Nous sommes confrontés aux commentaires suivants : comment se fait-il que, d’une  part, on parle d’un taux de chômage qui frôle les 8 à 9 %, alors que, d’autre part,  des entreprises sont à la recherche de main-d’œuvre, mais n’arrivent pas à en trouver ? Cette inadéquation, entre l’offre d’emplois et la demande, soulève certainement une des problématiques des plus graves à laquelle fait face le pays. Aujourd’hui, employeurs, employés et gouvernements actuels et passés, semblent incapables de résoudre ce paradoxe.

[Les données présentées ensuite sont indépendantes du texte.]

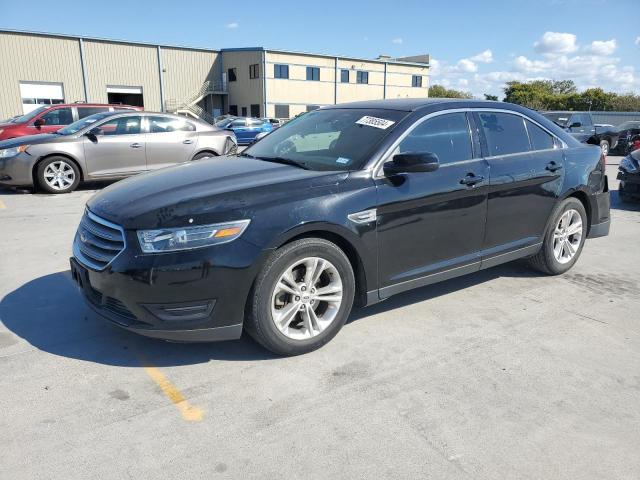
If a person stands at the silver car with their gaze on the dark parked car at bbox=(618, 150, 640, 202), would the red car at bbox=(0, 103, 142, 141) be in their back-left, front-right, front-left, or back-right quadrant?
back-left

Il est évident que le pays fait face aujourd’hui à ce que l'on appelle dans la littérature économique un ‘middle income trap',  c’est-à-dire l’incapacité de dépasser nos contradictions internes pour arriver à un palier de développement supérieur, c’est-à-dire une ‘high income economy’. Or, à la base d’une économie de haut salaire, il nous faut investir dans l’innovation, la formation et la prise de risques dans des secteurs nouveaux et à forte valeur ajoutée, que ce soit dans le secteur industriel ou celui des services. La mondialisation fait aussi que le marché mauricien est devenu extrêmement limité et nous ne pouvons envisager une croissance, sans une ouverture sur l’économie mondiale.

Est-ce que le continent africain peut-il aider Maurice dans cette perspective d’ouverture ?
Comme vous le savez, je suis un partisan convaincu de l’idée que l’avenir de Maurice est lié au développement en Afrique. Malgré les difficultés qui sont inhérentes à des économies qui, longtemps, ont souffert de la décolonisation, le potentiel en Afrique, au vu, ce qui se passe actuellement, demeure flatteur. Ce qui se passe en Angola, au Zimbabwe et en Afrique du Sud, qui ont vu des changements de régime, suite à des excès insupportables de leurs dirigeants, est un facteur extrêmement positif pour la bonne gouvernance.

Que faut-il pour que le gouvernement prenne avantage de cette nouvelle configuration ?
J’ai toujours soutenu que la meilleure chose qui puisse arriver à Maurice, c’est que l’Afrique profite des avantages compétitifs que nous avons dans les domaines des services, que soit celui de la finance, de l’éducation ou de la médecine. Le gouvernement mauricien a la responsabilité de développer les rapports nécessaires avec les gouvernements africains dans le cadre des accords régionaux tels que la SADC ou le COMESA, afin de faciliter le mouvement des professionnels mauriciens qui veulent offrir leurs services à ces États africains.

Est-ce les Mauriciens connaissent-ils bien l’Afrique ?
Je suis désolé de répondre que, selon mon expérience, la majorité des Mauriciens ont toujours une vision déformée de l’Afrique par les grands médias internationaux qui continuent à ne parler de l’Afrique que lorsqu’il y a des catastrophes humanitaires ou naturelles. Or, des pays comme le Botswana, le Rwanda ou la Tanzanie sont aujourd’hui engagés dans une croissance économique très prometteuse. Très peu de Mauriciens semblent être informés de ces développements positifs.